## Dataset extract
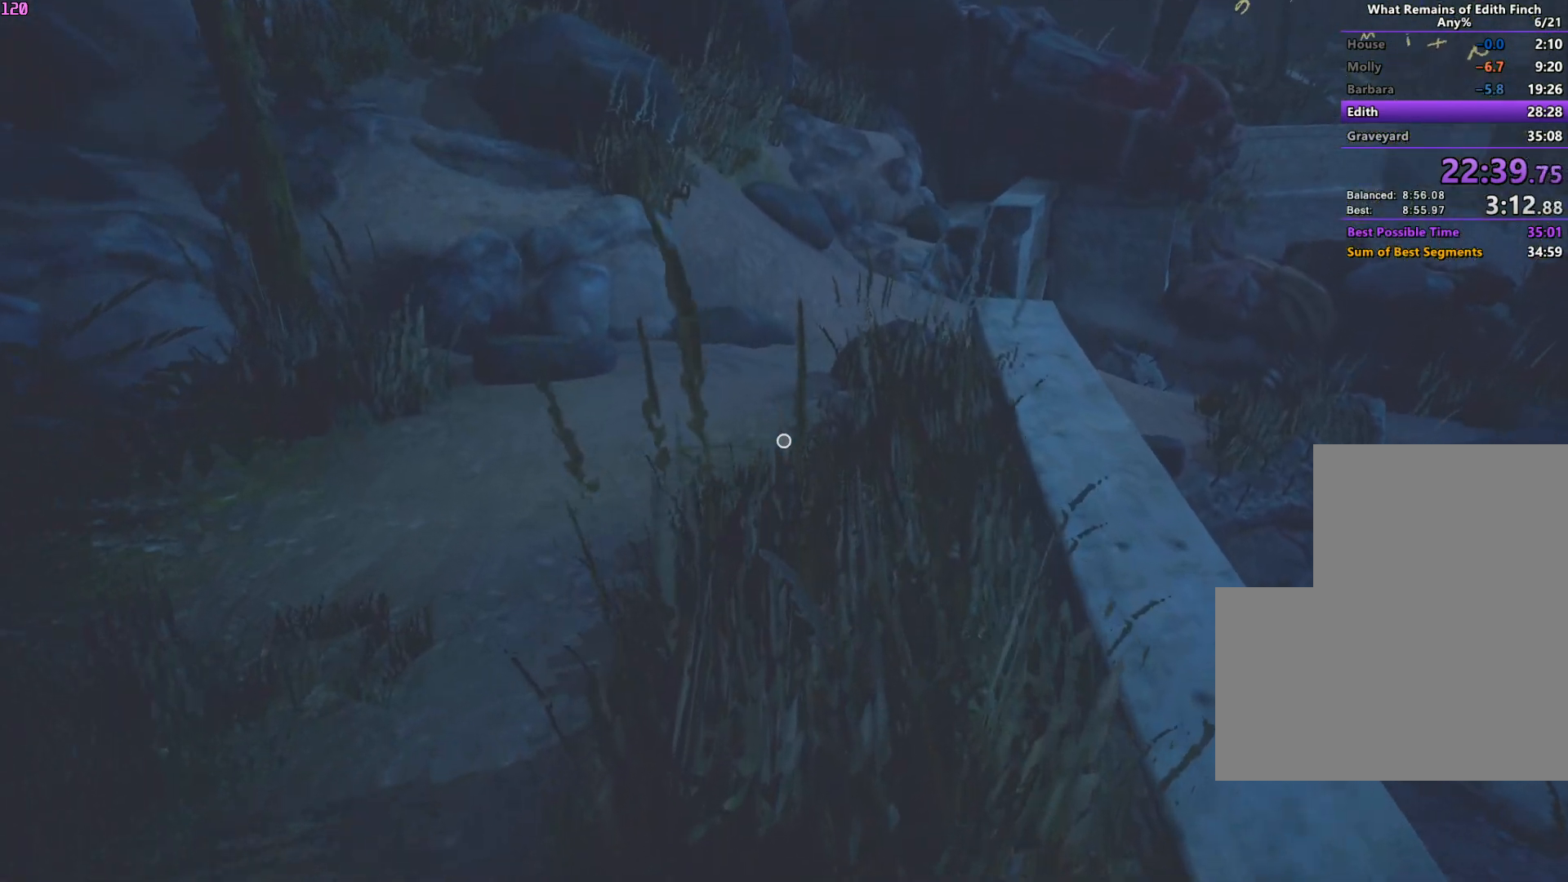
{"keys": ["w"], "mouse": [], "events": []}
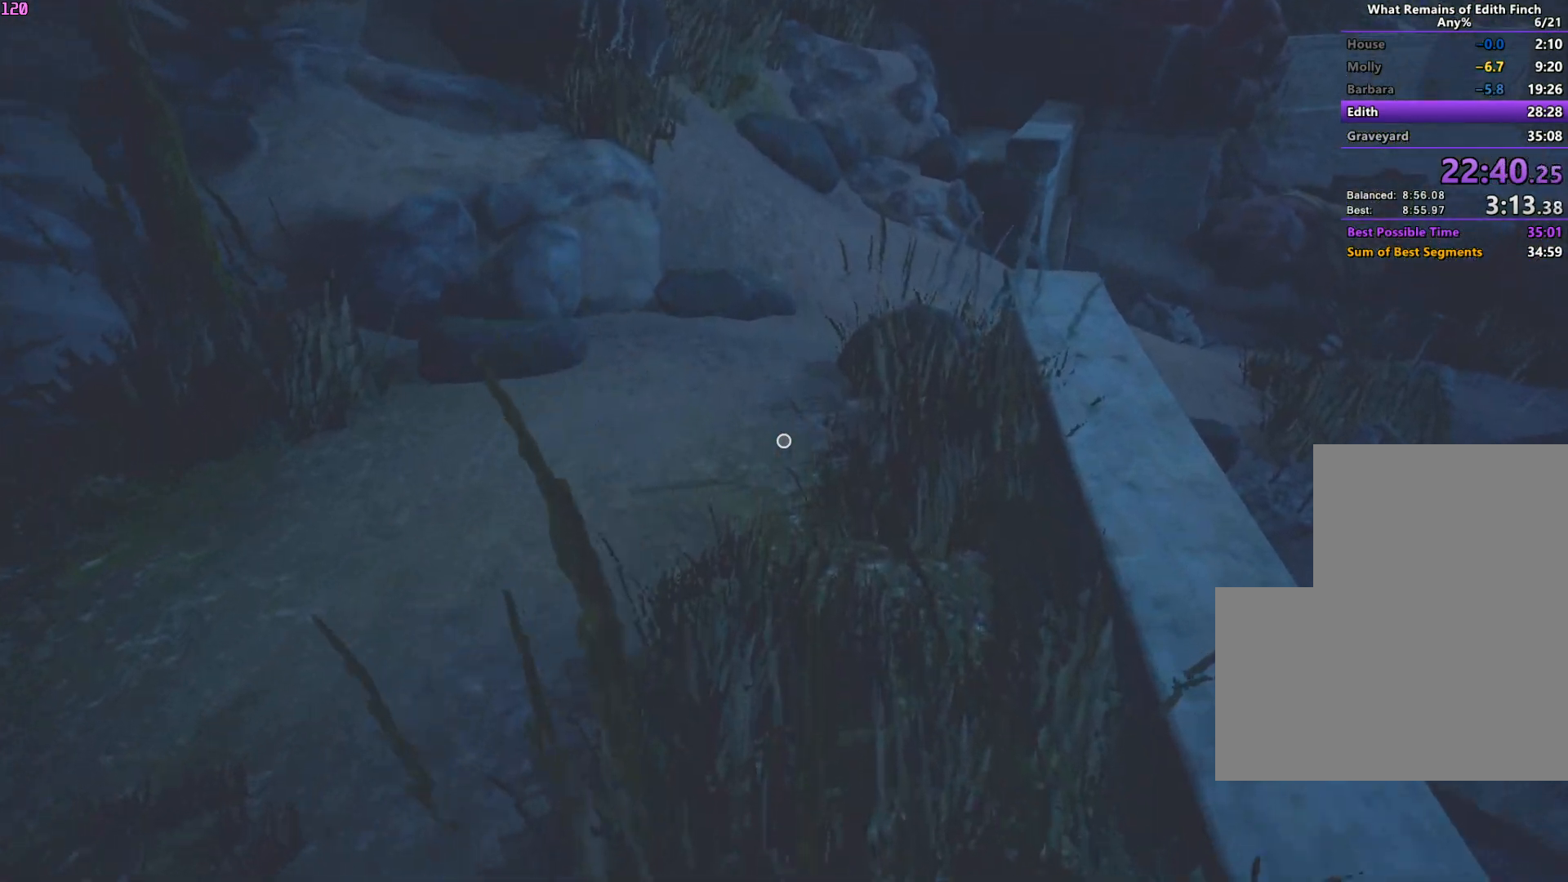
{"keys": ["w"], "mouse": [], "events": []}
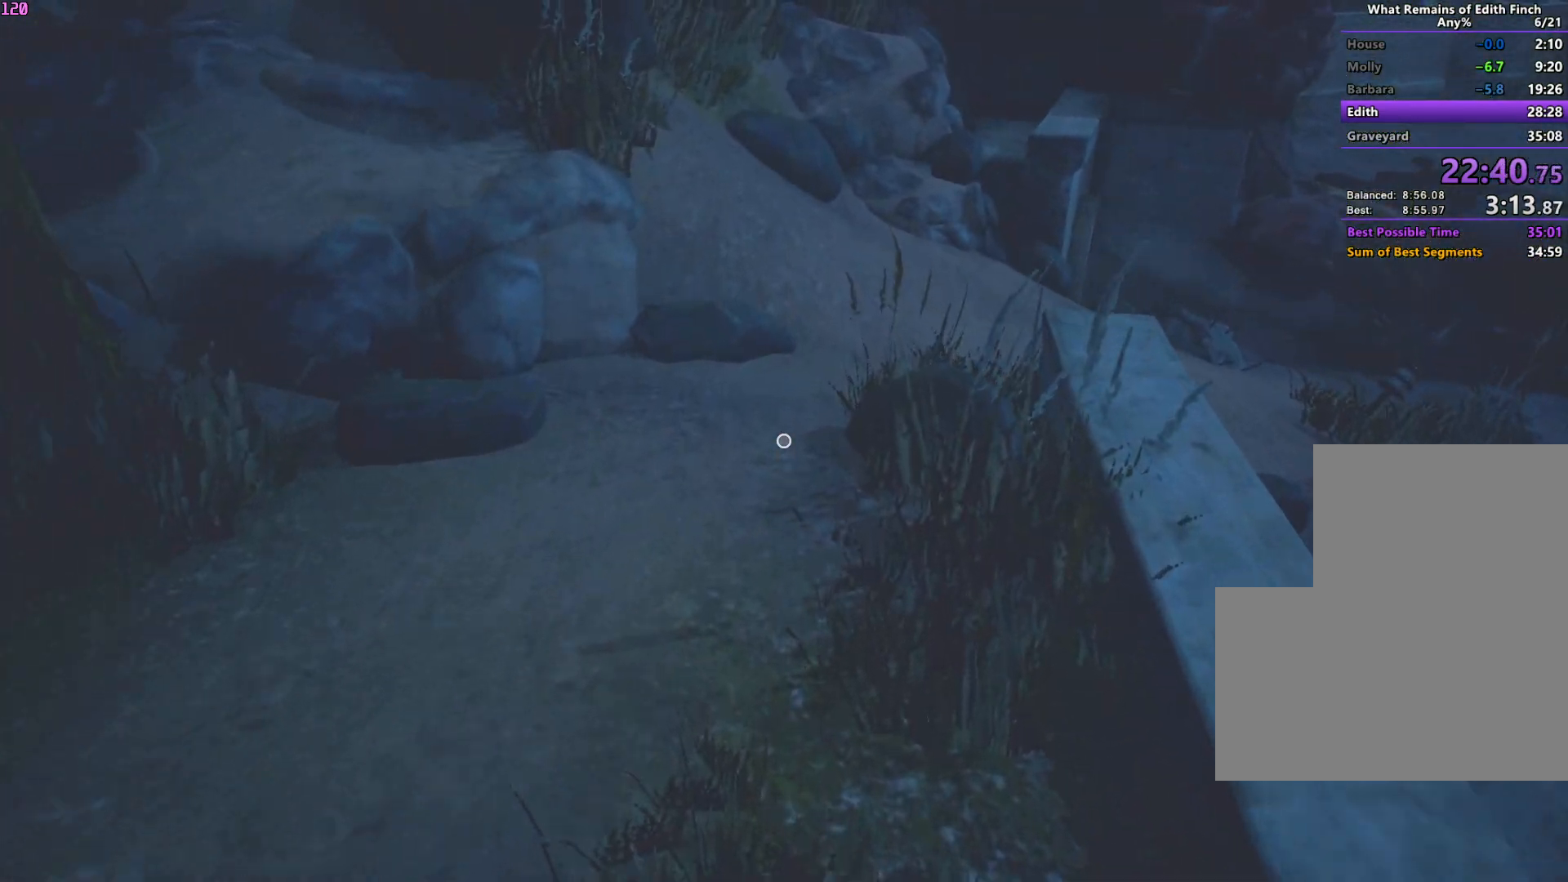
{"keys": ["w"], "mouse": [], "events": []}
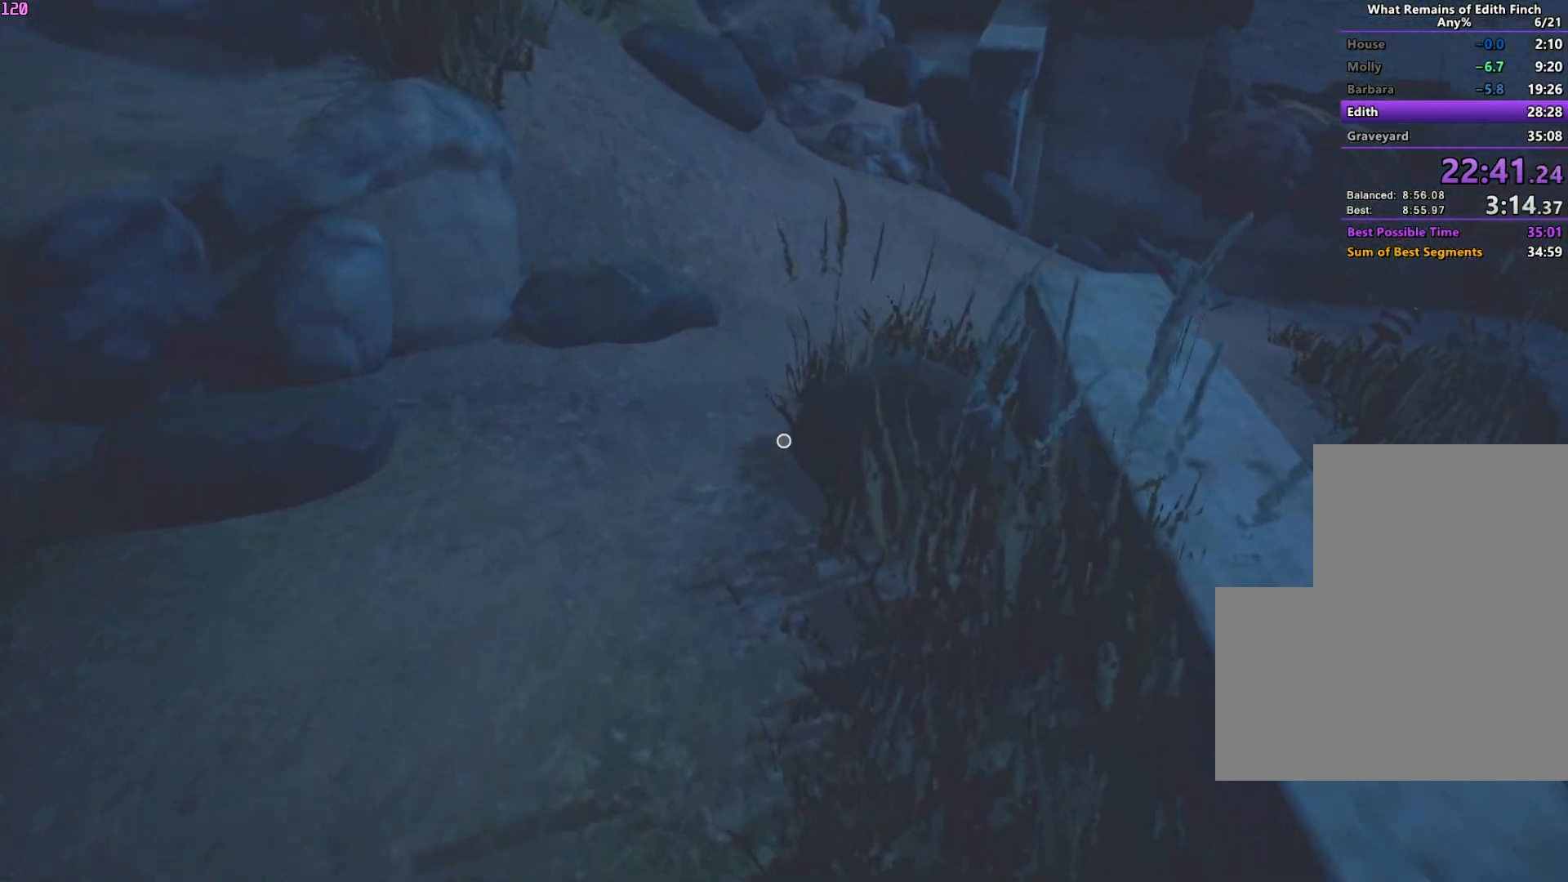
{"keys": ["w"], "mouse": [], "events": []}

## Work request
Give back the whole listing exactly; no pictures.

## Response
{"keys": ["w"], "mouse": [], "events": []}
{"keys": ["w"], "mouse": [], "events": []}
{"keys": ["w"], "mouse": [], "events": []}
{"keys": ["w"], "mouse": [], "events": []}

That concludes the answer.